Приведенные нормы обычаев, регулирующих расходы на проведение свадеб в различных округах Области войска Донского, свидетельствуют, с одной стороны, об их общеобязательном, правовом характере, поскольку налицо установление донской казачьей общиной конкретных обязанностей (обязательств) для своих членов. С другой стороны, в большинстве случаев обычное право донских казаков допускало проявление гражданами собственной воли и усмотрения, независимо от того, какую часть общественных отношений регулировали нормы правовых обычаев. В указанных примерах это выражается в предоставлении гражданам возможности выбора между максимальным и минимальным размером расходов. Такая же возможность предусматривалась традиционными нормами правового обычая и для решения других важнейших вопросов, возникающих в повседневном быту, в частности при принятии иностаничников или иногородних граждан в члены донской казачьей общины.

«На хуторе С. живет в зятьях у казака сын солдата. Захотелось ему быть казаком, пользоваться всеми угодьями казачьими, пришел он на станичный сбор, поставил несколько ведер зелена-вина и станичники прокричали “в добрый час”; тогда же составлен был приговор и послан на утверждение куда следует и не далек тот день, когда этот .. .человек будет полноправным гражданином станицы Р-ской» [11].

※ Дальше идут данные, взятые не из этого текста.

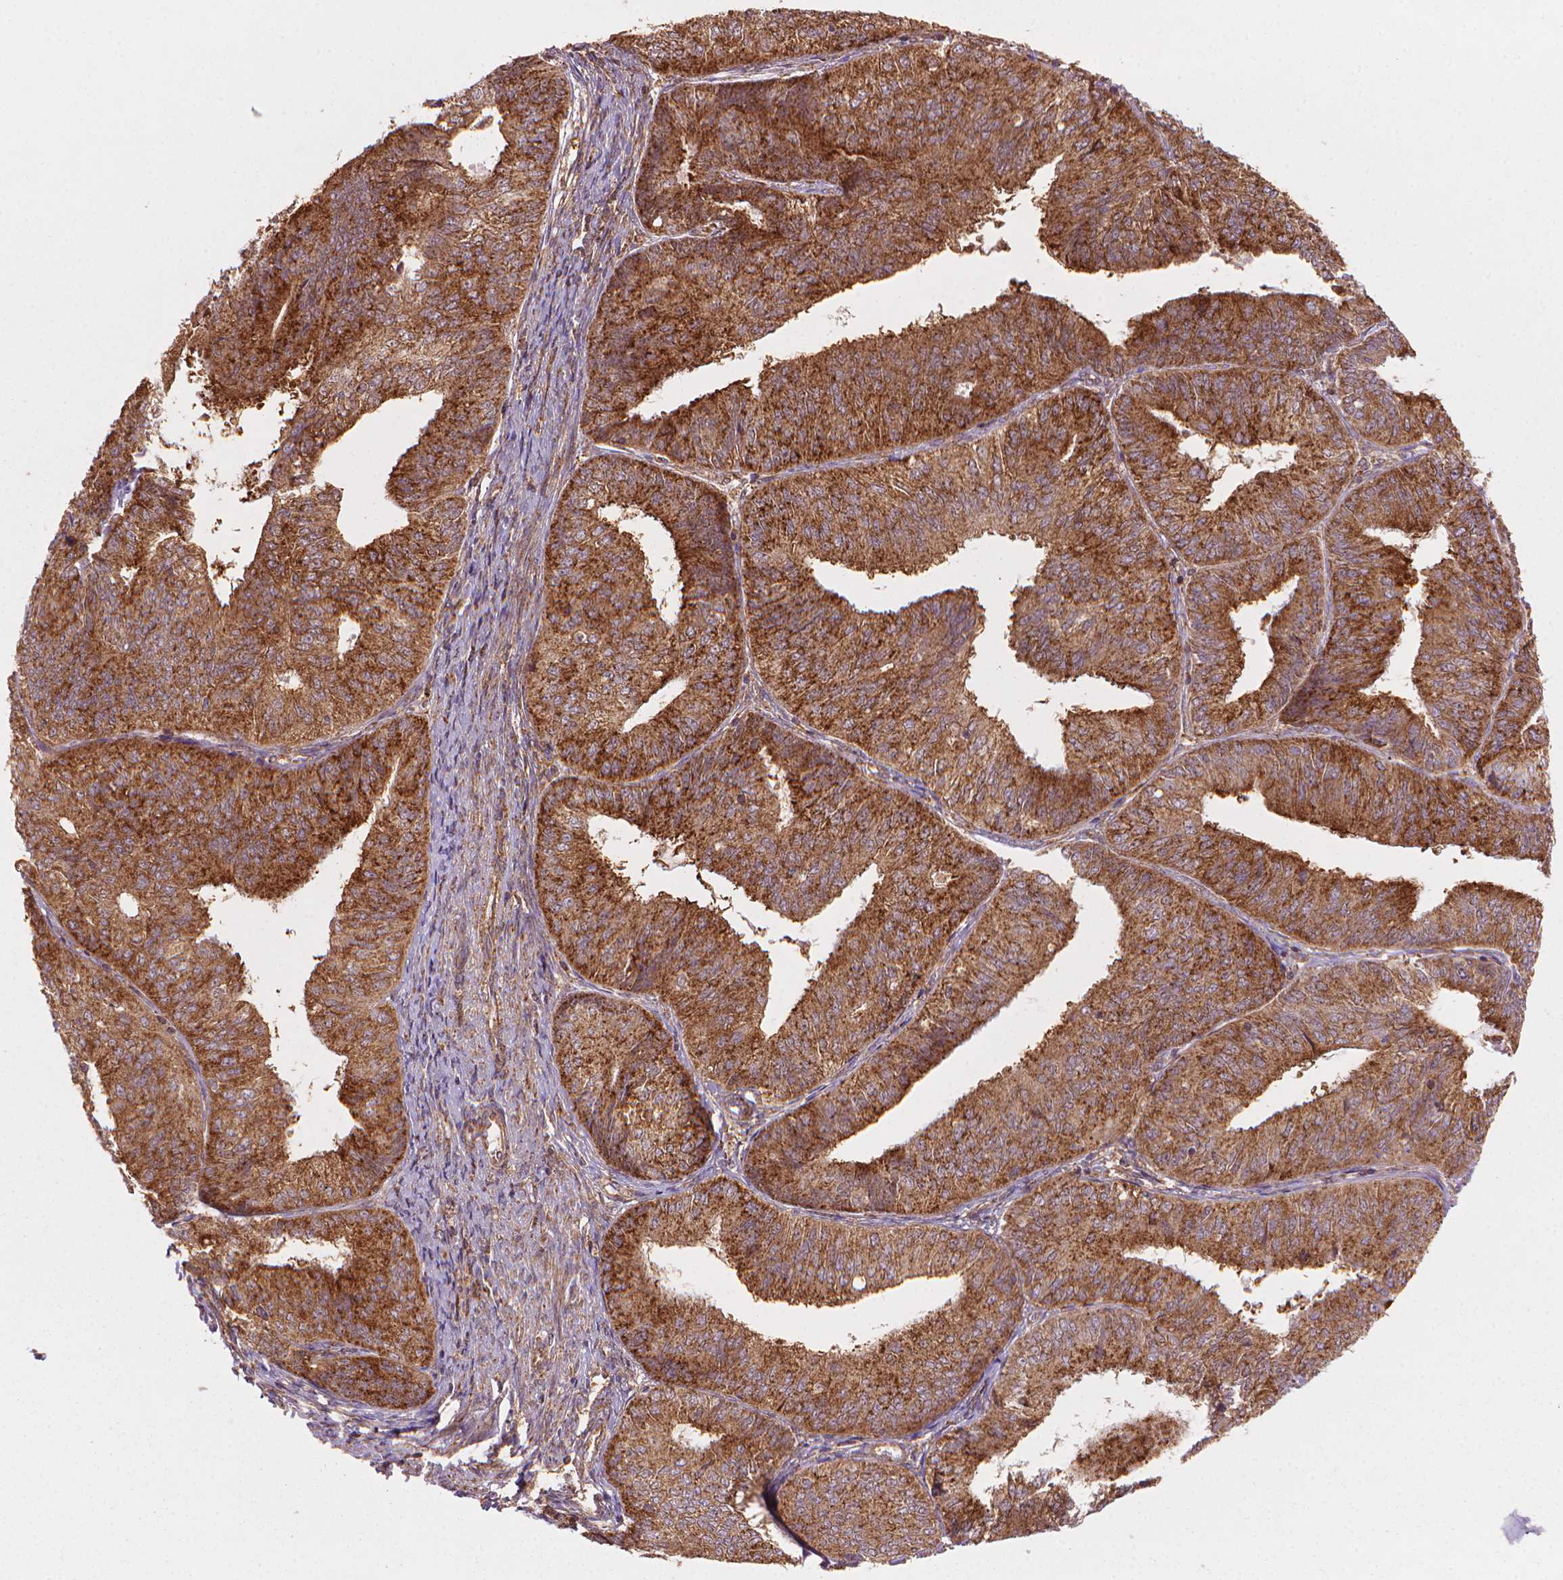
{"staining": {"intensity": "moderate", "quantity": ">75%", "location": "cytoplasmic/membranous"}, "tissue": "endometrial cancer", "cell_type": "Tumor cells", "image_type": "cancer", "snomed": [{"axis": "morphology", "description": "Adenocarcinoma, NOS"}, {"axis": "topography", "description": "Endometrium"}], "caption": "Protein expression analysis of adenocarcinoma (endometrial) reveals moderate cytoplasmic/membranous positivity in about >75% of tumor cells. The staining was performed using DAB to visualize the protein expression in brown, while the nuclei were stained in blue with hematoxylin (Magnification: 20x).", "gene": "VARS2", "patient": {"sex": "female", "age": 58}}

По всей видимости, станицу Карачеплак-скую заселяли в 1876 г. на основании норм официального законодательства, а не норм обычного права:

«Старообрядцев в новую Карачеплакскую станицу не принимают. Смотритель степей многим из них уже отказал, вероятно на основании инструкций. Сильно опечалило это запрещение и самих старообрядцев, в особенности когда они услышали, что в заселении новой казачьей станицы им, природным казакам, предпочли даже мещан и мужиков, с переименованием их в казаки, обязав этих переселенцев только взносом 500 рублей на построение церкви» [8].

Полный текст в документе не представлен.